Texas lawmakers begin special session as infighting among GOP leaders escalates
The third round of legislative overtime kicked off in Austin Monday as the hostility between the lower and upper chambers continues to grow.
The Texas Legislature reconvened Monday for an overtime session that is supposed to tackle school choice and border enforcement. But opening day was overshadowed by the tension between Texas Republicans in the House and Senate Republicans — tensions that only escalated following weekend attacks on Israel that left hundreds there dead.
Wait, what does the conflict in Israel and the Gaza Strip have to do with the Texas Legislature?
Before last weekend, the answer could have been: “Not much.” But that was before a bombshell report Sunday from the Texas Tribune which revealed Nick Fuentes, a well-known white supremacist, met with a political group led by a former Republican state representative whose affiliated groups are major donors to Republican lawmakers, including Lt. Gov. Dan Patrick.
Fuentes reportedly spent several hours in Fort Worth at the headquarters of Pale Horse Strategies, which is led by Jonathon Stickland, a former House member from Tarrant County. Stickland is also the president of Defend Texas Liberty, a political action committee that has donated millions to Patrick and Texas Attorney General Ken Paxton.

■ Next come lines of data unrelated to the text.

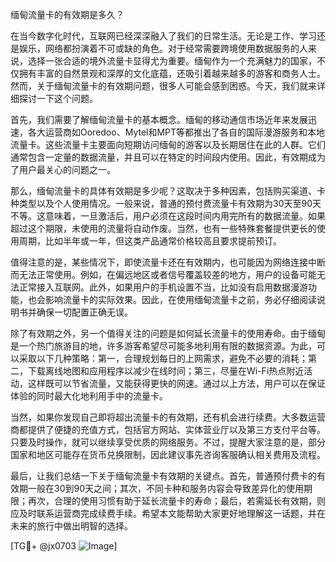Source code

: 缅甸流量卡的有效期是多久？

在当今数字化时代，互联网已经深深融入了我们的日常生活。无论是工作、学习还是娱乐，网络都扮演着不可或缺的角色。对于经常需要跨境使用数据服务的人来说，选择一张合适的境外流量卡显得尤为重要。缅甸作为一个充满魅力的国家，不仅拥有丰富的自然景观和深厚的文化底蕴，还吸引着越来越多的游客和商务人士。然而，关于缅甸流量卡的有效期问题，很多人可能会感到困惑。今天，我们就来详细探讨一下这个问题。

首先，我们需要了解缅甸流量卡的基本概念。缅甸的移动通信市场近年来发展迅速，各大运营商如Ooredoo、Mytel和MPT等都推出了各自的国际漫游服务和本地流量卡。这些流量卡主要面向短期访问缅甸的游客以及长期居住在此的人群。它们通常包含一定量的数据流量，并且可以在特定的时间段内使用。因此，有效期成为了用户最关心的问题之一。

那么，缅甸流量卡的具体有效期是多少呢？这取决于多种因素，包括购买渠道、卡种类型以及个人使用情况。一般来说，普通的预付费流量卡有效期为30天至90天不等。这意味着，一旦激活后，用户必须在这段时间内用完所有的数据流量。如果超过这个期限，未使用的流量将自动作废。当然，也有一些特殊套餐提供更长的使用周期，比如半年或一年，但这类产品通常价格较高且要求提前预订。

值得注意的是，某些情况下，即使流量卡还在有效期内，也可能因为网络连接中断而无法正常使用。例如，在偏远地区或者信号覆盖较差的地方，用户的设备可能无法正常接入互联网。此外，如果用户的手机设置不当，比如没有启用数据漫游功能，也会影响流量卡的实际效果。因此，在使用缅甸流量卡之前，务必仔细阅读说明书并确保一切配置正确无误。

除了有效期之外，另一个值得关注的问题是如何延长流量卡的使用寿命。由于缅甸是一个热门旅游目的地，许多游客希望尽可能多地利用有限的数据资源。为此，可以采取以下几种策略：第一，合理规划每日的上网需求，避免不必要的消耗；第二，下载离线地图和应用程序以减少在线时间；第三，尽量在Wi-Fi热点附近活动，这样既可以节省流量，又能获得更快的网速。通过以上方法，用户可以在保证体验的同时最大化地利用手中的流量卡。

当然，如果你发现自己即将超出流量卡的有效期，还有机会进行续费。大多数运营商都提供了便捷的充值方式，包括官方网站、实体营业厅以及第三方支付平台等。只要及时操作，就可以继续享受优质的网络服务。不过，提醒大家注意的是，部分国家和地区可能存在货币兑换限制，因此建议事先咨询客服确认相关费用及流程。

最后，让我们总结一下关于缅甸流量卡有效期的关键点。首先，普通预付费卡的有效期一般在30到90天之间；其次，不同卡种和服务内容会导致差异化的使用期限；再次，合理的使用习惯有助于延长流量卡的寿命；最后，若需延长有效期，则应及时联系运营商完成续费手续。希望本文能帮助大家更好地理解这一话题，并在未来的旅行中做出明智的选择。

[TG💪+ @jx0703 ![Image](https://github.com/user-attachments/assets/dbca1d08-cadb-493c-b0ec-ad6f7a83f270)]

House Speaker Dade Phelan vs. Lt. Gov Dan Patrick
There is still bad blood between the two Texas leaders following the impeachment trial and acquittal of Paxton, who faced 16 articles of impeachment after being accused of bribery and abuse of office. Patrick has chastised the House managers who brought the charges and loudly slammed Phelan for allowing Paxton’s impeachment to move forward.
After reports that Fuentes was in Fort Worth, Phelan called on Patrick to return the donations from Defend Texas Liberty and severely criticized Fuentes’ visit to the consulting firm’s headquarters.
“This [isn’t] just a casual misstep,” Phelan said in a statement posted on social media. “It’s indicative of the moral, political rot that has been festering in a certain segment of our party for far too long. Anti-Semitism, bigotry and Hitler apologists should find no sanctuary in the Republican party. Period.”
He then called on Patrick to lead by example.
“Lt. Governor Dan Patrick took $3 million from this organization. I expect him to lead the way in redirecting these funds,” said Speaker Phelan.
Patrick later called on Phelan to resign, accusing the powerful Republican of politicizing the tragedy in Israel and the Gaza strip.
“For anyone to try to use these invectives for their own political gain is below contempt. I am calling on Dade Phelan to resign his position before the House gavels in this afternoon,” Patrick said in a statement Monday. “There is no place in Texas political discourse for any elected official to use the atrocities in Israel for their own political gain. That’s what Dade Phelan is doing. At this point, he’s simply got to go.”
Patrick also disavowed Fuentes, saying “Those who spew such vile, loathsome, abominations will have to answer for it.”
So, what else happened Monday?
Both chambers kicked off their legislative overtime by adopting resolutions condemning the violence in Israel and the House quickly adjourned afterward. Several House bills related to the special session agenda have already been filed but haven’t yet been scheduled for a committee hearing, which is the next step in passing legislation. The House gaveled out until Thursday, but committees could meet before then if bills are sent their way.
Over in the Senate, four bills were referred to committees on Monday. The chamber’s finance committee met Monday afternoon to discuss legislation related to establishing a voucher-like program for Texas’ public schools. The Senate’s border security committee is scheduled to meet Tuesday.
Phelan spoke briefly with reporters and brushed off Patrick’s calls for him to relinquish the gavel.
“It must be Monday, another call for my resignation from lieutenant governor. So, good for him,” he said, adding that the donations from the Stickland-affiliated group aren’t his problem but instead Patrick’s.
“I didn't take $3 million from a from a [political action committee] that’s associated with Nazis and Nazi sympathizers. That's not my problem. That's someone else's problem,” he said.
On border security, Phelan slammed the Biden administration for what the speaker said are “disastrous” policies on immigration.
“Since I got elected, we are now up to nearly $12 billion of taxpayer money here in Texas spent on border security. That is wrong. We deserve that money back,” he said. “The federal government is to step up and secure our southern border.”